> [PERINTAH LATIHAN]:
1/ Tuliskan setiap kalimat berakhiran tanda tanya yang diucapkan Se Hee dalam sinopsis drama.
2/ Teruskan sinopsis drama mulai dari kalimat terakhir yang ada.

> [KUTIPAN TEKS]:
* * * * * * * * *
Rabu, 29 November 2017

Sinopsis Because This My First Life Episode 16 Part 2

PS : All images credit and content copyright : TVN
Ji Ho masuk kamar melihat Se Hee sedang tertidur, lalu melihat Woori dan menanyakan kabarnya dan bertanya Bagaimana bisa sampai dirumah atap, berpikir kalau kakaknya Se Hee yang  membawanya naik taksi. Ji Ho menatap Se Hee yang tertidur memeluk bantal siput akhirnya ikut berbaring.
“Ji Ho... Aku tadi lihat tasmu... Dan sekarang, kau ada dalam mimpiku.” Ucap Se Hee membuka matanya melihat Ji Ho yang ada didepanya.
“Kau pasti sangat merindukanku, Sampai aku muncul di mimpimu.” Komentar Ji Ho.
“Dan sekarang, kau bicara. Apa Liburanmu ke Mongolia, menyenangkan?” ucap Se Hee. Ji Ho binggung Se Hee membahas Mongolia.
“Ya, Mongolia... Apa kau senang meninggalkanku? Karena tak ada aku..., Apa kau senang-senang?” ucap Se Hee. Ji Ho mengaku Tidak.
“Sama sekali tidak menyenangkan.. Aku sangat merindukanmu... Setiap hari, aku merindukanmu..”ungkap Ji Ho
“Jangan membuatku tertawa.”komentar Se Hee seperti tak percaya
“Aku mencintaimu..Aku mencintaimu... Sangat.” Ungkap Ji Ho. Se Hee seperti tak percaya
“Dasar kau...jahat... Aku tahu kau tidak akan berada di sisiku. Karena saat aku terbangun nanti,  maka kau pasti tak ada. Jadi kenapa kau bilang mencintaiku? Kau jahat, Ji Ho” ucap Se Hee sambil menangis kembali menutup matanya.
* * * * * * * * *
> [BARIS UNTUK DITINJAU]:
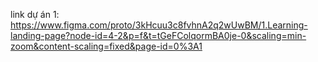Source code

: link dự án 1:
https://www.figma.com/proto/3kHcuu3c8fvhnA2q2wUwBM/1.Learning-landing-page?node-id=4-2&p=f&t=tGeFColqormBA0je-0&scaling=min-zoom&content-scaling=fixed&page-id=0%3A1
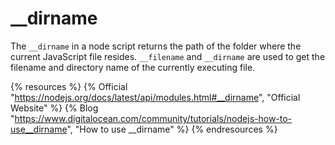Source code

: # __dirname

The `__dirname` in a node script returns the path of the folder where the current JavaScript file resides. `__filename` and `__dirname` are used to get the filename and directory name of the currently executing file.

{% resources %}
  {% Official "https://nodejs.org/docs/latest/api/modules.html#__dirname", "Official Website" %}
  {% Blog "https://www.digitalocean.com/community/tutorials/nodejs-how-to-use__dirname", "How to use __dirname" %}
{% endresources %}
* * * * * * * * *
> [DAFTAR JAWABAN]:
1/
- "Apa Liburanmu ke Mongolia, menyenangkan?"
- "Apa kau senang meninggalkanku?"
- "Karena tak ada aku..., Apa kau senang-senang?"
- "Jadi kenapa kau bilang mencintaiku?"

2/
“Maafkan aku... Aku sekarang tidak akan  kemana-mana lagi.” Kata Ji Ho meraba kepala Se Hee.
“Kenapa mimpi ini begitu menyedihkan? Walau begitu..., aku senang. Melihatmu seperti ini pun, aku senang. Meskipun dalam mimpiku, tapi aku senang.” Ungkap Se Hee dengan air mata mengalir. 


Se Hee terbangun dari tidurnya, lalu meminum botol air minum diatas meja dan tiba-tiba terdiam berpikir kalau Ji Ho memang datang. Tapi ia berpikir kalau Woori  yang membuat teh yuzu tapi akhirnya berpikir menderita demensia alkohol.
“Apa Kau sudah bangun?” ucap Ji Ho yang sedang menjemur selimut melihat Se Hee keluar sudah minum bir.
 “Apa Kau baru bangun, langsung minum-minum? Apa Perutmu baik-baik saja?” kata Ji Ho. Se Hee masih melonggo kaget karena tenyata Ji Ho memang datang. Ji Ho dengan santai mengajak Se Hee sarapan dan menyuruhnya mandi karena baru. Se Hee masih binggung dan mencium bajunya.

Ji Ho makan dengan lahap kepiting dengan tangan. Se Hee hanya menatapnya mengeluh dengan sikap Ji Ho alau Sekarang bisa makan kepiting pedas itu. Ji Ho binggung memangnya kenapa, berpikir kalau sarapan pakai kepiting.
“Bukan itu maksudku.” Ucap Se Hee. Ji Ho binggung ingin tahu Kenapa tidak boleh makan kepiting pedas
“Kita ini sudah bercerai... Kita... Aku tidak bisa memahami situasi ini. Kita menikah dan kau menghilang  karena pergi ke Mongolia. Tapi kau muncul tiba-tiba seperti ini. Sekarang, kau makan kepiting pedas di depanku. Aku tidak bisa memahami situasi ini.” Kata Se Hee dengan wajah datar.
“Jadi apa kau mau...aku pergi sekarang? Baiklah... Aku pergi sekarang.” Kata Ji Ho membersihkan tanganya dan akan keluar dari rumah. 


Se Hee menahan tangan Ji Ho mengatakan bukan seperti itu maksudnya, tapi ingin tahu kemana saja mantan istrinya itu. Ji Ho menjawab kalau ada i Insa-dong. Se Hee kaget kalau Ji Ho itu ada di Insa-dong lalu mencoba menahan amarahnya dengan berjalan ke arah lain.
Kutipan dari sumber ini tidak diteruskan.